I press my back to the wall. The floorboards creak beneath his feet as he inches closer. I count the steps. Three. Four. Then silence.
I hold my breath.
The door swings open just enough for him to peek inside, and that’s when I strike. I grab him by the collar and yank him into the room, slamming him against the wall. His gun clatters to thefloor. He lunges for it, but I kick it under the bed and drive my forearm into his throat.
“You.” He claws at my arm, gasping, eyes wild. “You don’t know what you’re doing.”
“I know exactly what I’m doing.”
“You’re just her new dog. She sends you to do her dirty work for her. But when she gets tired of you…” He elbows me in the rib. Then his foot does a number on my shin.
We crash to the floor, tangled in sweat and fury. He’s stronger than he looks—desperation makes men dangerous.
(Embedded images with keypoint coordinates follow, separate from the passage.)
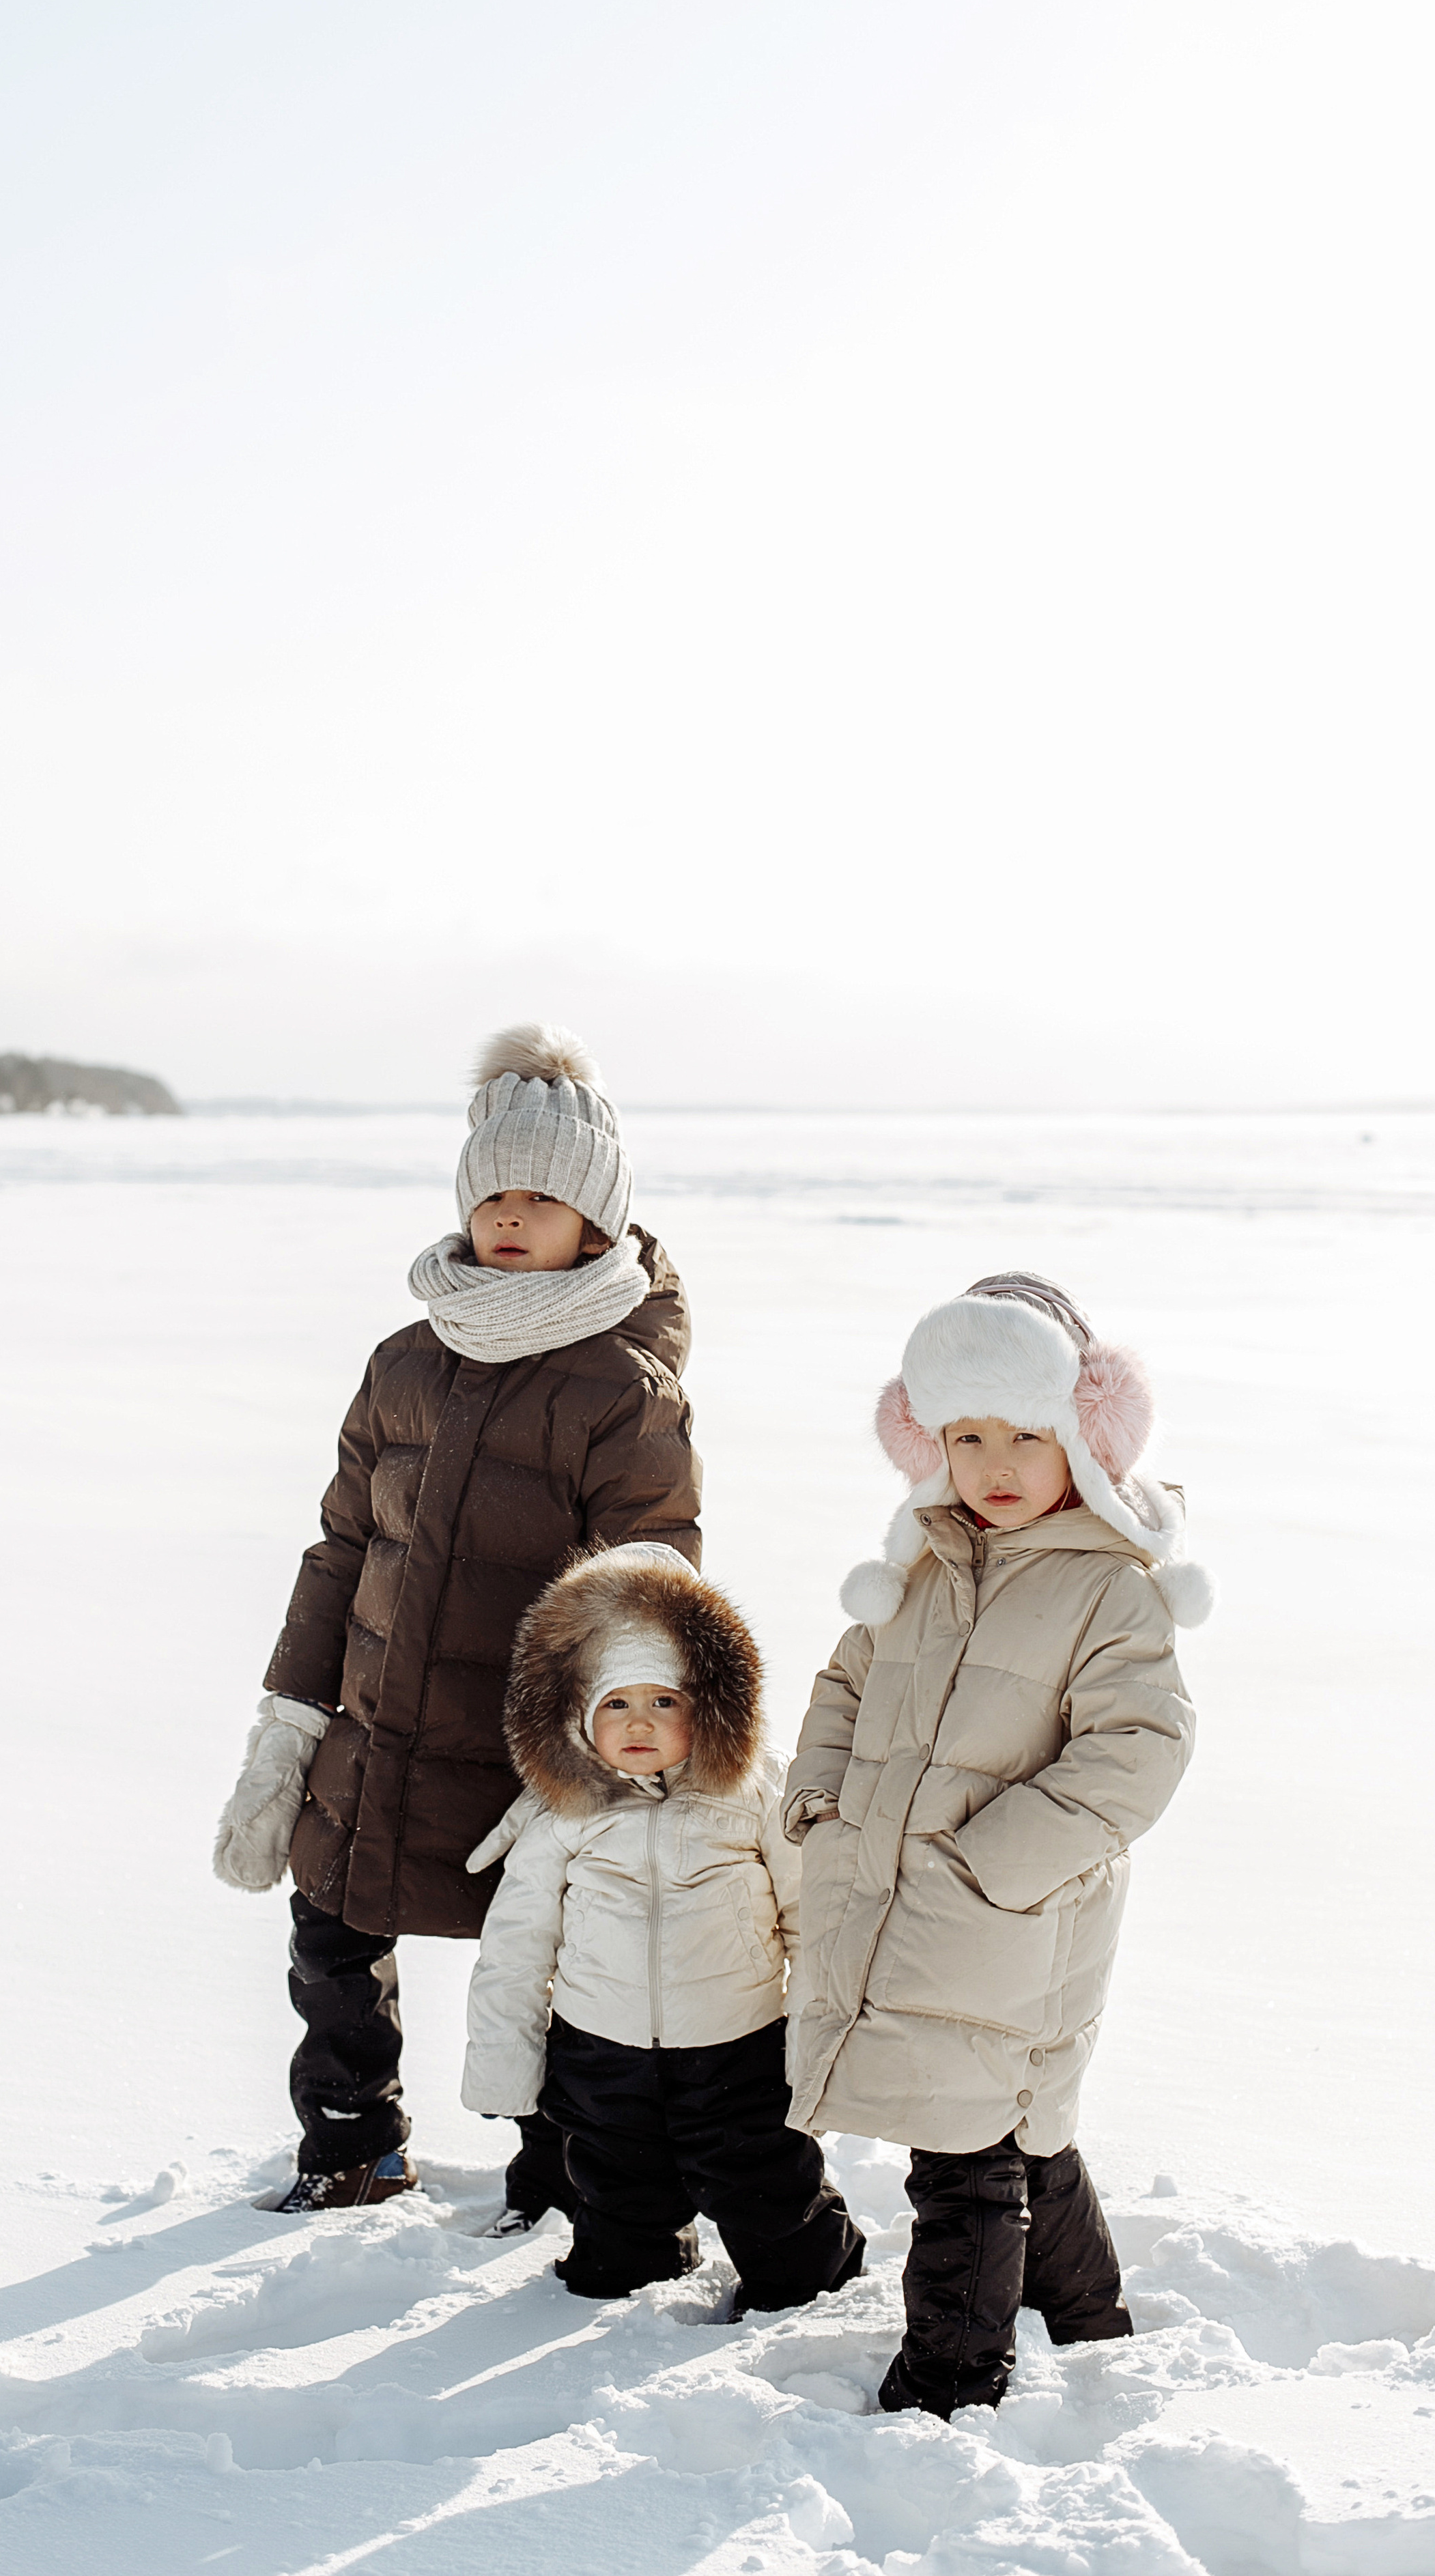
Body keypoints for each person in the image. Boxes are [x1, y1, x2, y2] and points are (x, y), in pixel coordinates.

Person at [212, 1024, 701, 2218]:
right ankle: (350, 2144)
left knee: (537, 1965)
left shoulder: (619, 1389)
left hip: (525, 1747)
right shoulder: (403, 1363)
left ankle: (561, 2175)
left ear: (594, 1224)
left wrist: (599, 1757)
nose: (511, 1216)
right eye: (494, 1192)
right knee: (330, 1934)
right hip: (376, 1730)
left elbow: (649, 1581)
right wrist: (294, 1714)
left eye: (542, 1196)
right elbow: (341, 1548)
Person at [784, 1271, 1209, 2416]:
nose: (996, 1464)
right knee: (1021, 2128)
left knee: (963, 2162)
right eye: (967, 1436)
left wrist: (992, 1868)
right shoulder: (922, 1565)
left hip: (1008, 1921)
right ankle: (1086, 2311)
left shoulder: (1112, 1593)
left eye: (1026, 1434)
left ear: (1083, 1431)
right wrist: (817, 1805)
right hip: (898, 1901)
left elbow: (1139, 1751)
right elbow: (845, 1685)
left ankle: (948, 2383)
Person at [461, 1542, 866, 2312]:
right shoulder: (563, 1813)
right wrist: (502, 2065)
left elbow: (812, 1918)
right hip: (601, 2053)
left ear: (708, 1705)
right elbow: (514, 1949)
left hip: (737, 2047)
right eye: (616, 1703)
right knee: (616, 2199)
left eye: (664, 1701)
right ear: (579, 1712)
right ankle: (634, 2269)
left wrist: (818, 2033)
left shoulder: (752, 1792)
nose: (638, 1723)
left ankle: (813, 2281)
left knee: (770, 2190)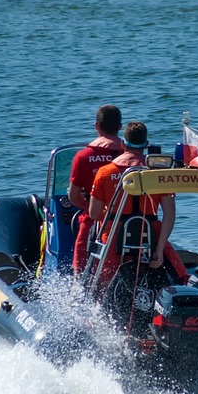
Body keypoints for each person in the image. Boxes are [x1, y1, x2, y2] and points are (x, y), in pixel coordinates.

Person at [88, 120, 187, 287]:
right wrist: (160, 250)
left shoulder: (104, 172)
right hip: (150, 238)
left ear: (123, 144)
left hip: (113, 237)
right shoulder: (159, 174)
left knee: (103, 287)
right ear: (146, 145)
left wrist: (112, 211)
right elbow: (169, 215)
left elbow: (94, 213)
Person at [68, 104, 124, 273]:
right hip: (129, 218)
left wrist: (91, 207)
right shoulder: (131, 154)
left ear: (97, 126)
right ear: (120, 127)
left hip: (95, 220)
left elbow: (73, 196)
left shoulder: (83, 156)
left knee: (81, 259)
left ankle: (78, 287)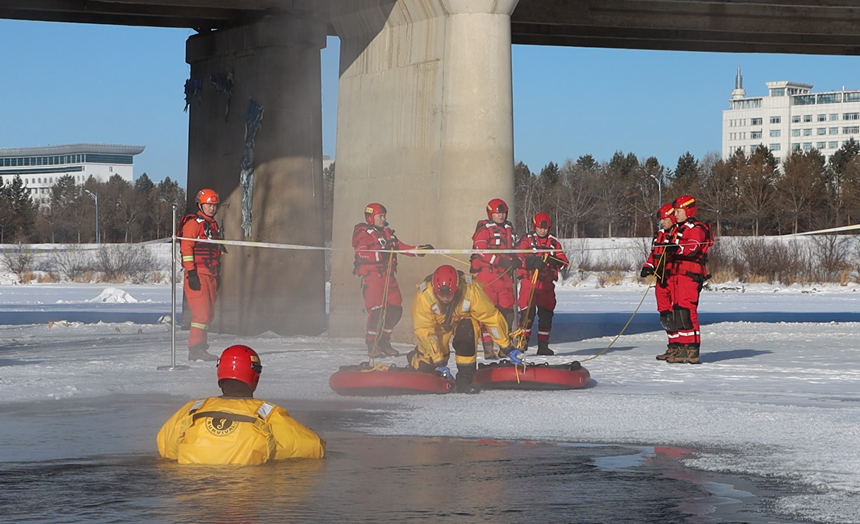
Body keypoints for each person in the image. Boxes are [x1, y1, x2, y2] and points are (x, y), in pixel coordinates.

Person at [157, 344, 326, 464]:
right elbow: (314, 447)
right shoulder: (268, 414)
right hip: (244, 489)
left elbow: (166, 448)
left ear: (220, 374)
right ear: (255, 376)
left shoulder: (193, 408)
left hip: (191, 490)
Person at [408, 265, 522, 393]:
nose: (445, 299)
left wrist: (506, 346)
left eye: (449, 295)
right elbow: (423, 330)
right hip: (437, 330)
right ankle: (415, 358)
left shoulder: (471, 290)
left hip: (462, 322)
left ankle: (465, 378)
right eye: (441, 295)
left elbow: (491, 318)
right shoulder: (424, 297)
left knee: (467, 331)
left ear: (458, 288)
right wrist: (438, 362)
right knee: (428, 365)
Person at [352, 203, 432, 358]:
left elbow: (400, 246)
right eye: (380, 216)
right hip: (373, 277)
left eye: (384, 216)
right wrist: (378, 255)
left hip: (389, 277)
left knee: (396, 310)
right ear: (370, 217)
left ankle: (384, 340)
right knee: (377, 311)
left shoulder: (387, 233)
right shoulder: (363, 233)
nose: (383, 219)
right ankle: (372, 344)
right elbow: (361, 252)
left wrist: (418, 250)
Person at [665, 195, 712, 365]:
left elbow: (692, 247)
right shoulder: (679, 228)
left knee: (687, 311)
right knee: (677, 311)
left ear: (687, 210)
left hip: (689, 276)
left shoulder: (696, 228)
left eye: (678, 211)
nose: (675, 214)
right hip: (676, 276)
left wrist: (675, 248)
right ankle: (683, 348)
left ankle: (693, 349)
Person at [514, 212, 570, 355]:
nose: (542, 231)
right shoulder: (527, 240)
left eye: (545, 228)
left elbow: (564, 261)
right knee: (527, 315)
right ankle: (523, 342)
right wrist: (529, 261)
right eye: (539, 228)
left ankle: (543, 345)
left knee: (546, 316)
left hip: (546, 286)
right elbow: (517, 256)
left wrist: (554, 261)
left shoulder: (553, 243)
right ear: (535, 227)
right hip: (530, 283)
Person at [180, 188, 224, 362]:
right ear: (200, 205)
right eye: (208, 205)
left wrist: (217, 273)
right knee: (201, 315)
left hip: (211, 275)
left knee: (209, 315)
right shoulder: (194, 224)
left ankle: (201, 348)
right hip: (198, 274)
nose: (212, 208)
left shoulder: (212, 225)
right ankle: (195, 348)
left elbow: (216, 250)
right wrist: (191, 272)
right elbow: (186, 248)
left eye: (214, 205)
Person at [470, 198, 518, 359]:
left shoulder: (510, 229)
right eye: (498, 213)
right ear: (491, 213)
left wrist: (519, 260)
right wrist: (499, 260)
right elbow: (481, 250)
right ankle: (488, 348)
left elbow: (515, 249)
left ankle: (505, 347)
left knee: (508, 313)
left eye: (503, 213)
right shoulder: (484, 229)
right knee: (487, 313)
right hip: (488, 277)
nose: (501, 216)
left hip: (505, 278)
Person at [641, 202, 679, 360]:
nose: (662, 222)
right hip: (661, 279)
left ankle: (680, 346)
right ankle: (672, 345)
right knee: (664, 315)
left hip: (675, 278)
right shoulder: (659, 235)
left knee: (677, 314)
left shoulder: (679, 234)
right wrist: (648, 266)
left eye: (664, 219)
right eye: (661, 220)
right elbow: (653, 254)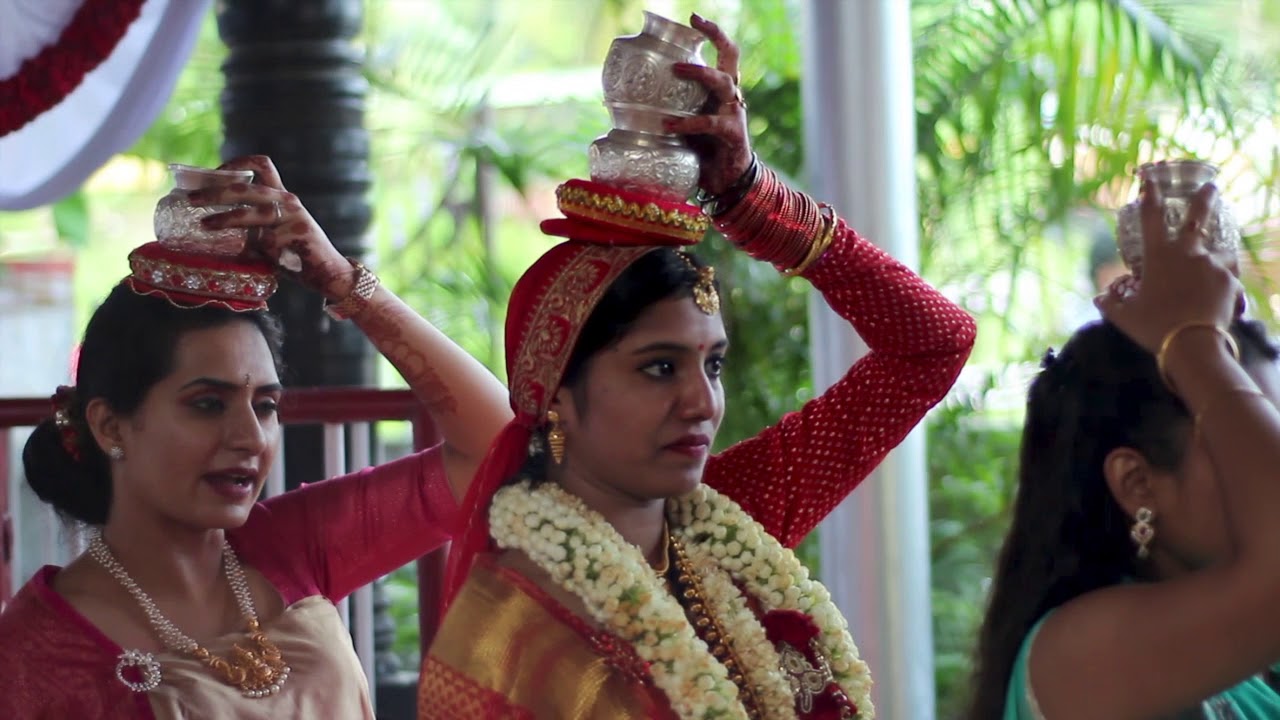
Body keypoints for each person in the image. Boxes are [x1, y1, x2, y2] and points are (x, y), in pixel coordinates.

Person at [416, 15, 976, 720]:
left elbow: (934, 344)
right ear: (552, 390)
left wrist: (752, 199)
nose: (702, 403)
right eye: (659, 368)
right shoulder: (503, 642)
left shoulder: (731, 522)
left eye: (712, 365)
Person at [0, 156, 511, 719]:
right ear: (109, 425)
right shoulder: (36, 653)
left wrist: (344, 283)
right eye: (207, 404)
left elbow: (499, 449)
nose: (250, 437)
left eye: (265, 406)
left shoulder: (290, 548)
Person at [964, 179, 1280, 719]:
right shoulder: (1079, 654)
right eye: (1234, 431)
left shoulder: (1248, 650)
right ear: (1137, 483)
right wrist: (1192, 342)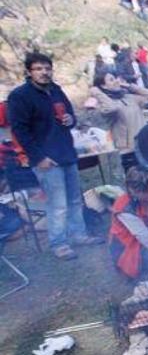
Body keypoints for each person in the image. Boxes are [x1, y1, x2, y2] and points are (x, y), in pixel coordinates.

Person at [7, 53, 105, 260]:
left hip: (66, 152)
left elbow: (70, 115)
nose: (44, 72)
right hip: (45, 159)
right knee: (57, 203)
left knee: (75, 199)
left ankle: (78, 234)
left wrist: (71, 119)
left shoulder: (56, 90)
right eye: (39, 69)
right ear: (29, 72)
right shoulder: (20, 96)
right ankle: (59, 243)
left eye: (47, 68)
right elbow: (19, 130)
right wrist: (38, 157)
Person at [90, 71, 148, 178]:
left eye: (116, 78)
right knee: (138, 185)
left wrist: (130, 86)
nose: (116, 81)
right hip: (128, 150)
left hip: (144, 145)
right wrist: (98, 93)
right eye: (111, 80)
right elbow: (113, 108)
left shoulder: (129, 97)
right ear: (103, 86)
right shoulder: (103, 105)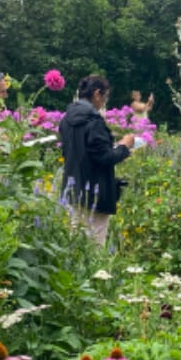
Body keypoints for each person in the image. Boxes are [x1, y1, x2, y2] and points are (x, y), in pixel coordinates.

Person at [58, 75, 136, 245]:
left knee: (76, 242)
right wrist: (125, 146)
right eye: (105, 97)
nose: (104, 102)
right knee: (94, 247)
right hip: (95, 194)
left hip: (73, 191)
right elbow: (105, 157)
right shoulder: (93, 121)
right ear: (97, 93)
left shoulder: (66, 120)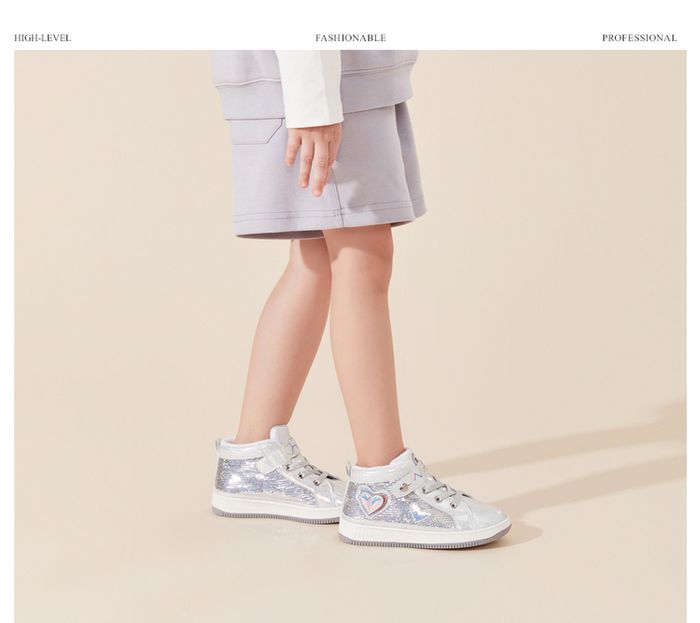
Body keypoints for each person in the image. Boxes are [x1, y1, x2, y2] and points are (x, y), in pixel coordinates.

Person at [209, 50, 510, 548]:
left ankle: (253, 459)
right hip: (324, 86)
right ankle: (383, 484)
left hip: (319, 82)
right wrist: (315, 104)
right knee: (361, 255)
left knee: (316, 260)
I let him swing, let him burn out his rage, then I twist his arm behind his back and pin him down.
“You think you’re the hunter, pulling all the strings,” I whisper into his ear, “but the truth is the moment I stepped into her house, you’ve been the prey.”
Abel thrashes under my hold. His shoulder pops, and he bellows, feral and raw. With a surge of rage, he bucks hard, slamming me into the edge of the nightstand. My vision flares white. I lose my grip just long enough for him to twist free.
He comes at me like an animal. Fists, knees, elbows. He catches me in the gut and knocks the air from my lungs. Pain blooms sharp. My knees buckle. He fights like a man with nothing to lose. His weight pins me. His fingers claw toward my throat.
I twist, slam my knee into his side, but he surges forward again, teeth bared in a nasty grin. We’re wrestling on the floor. My hand scrabbles against the floor, until I feel it—the cold weight of his Glock beneath the edge of the bed.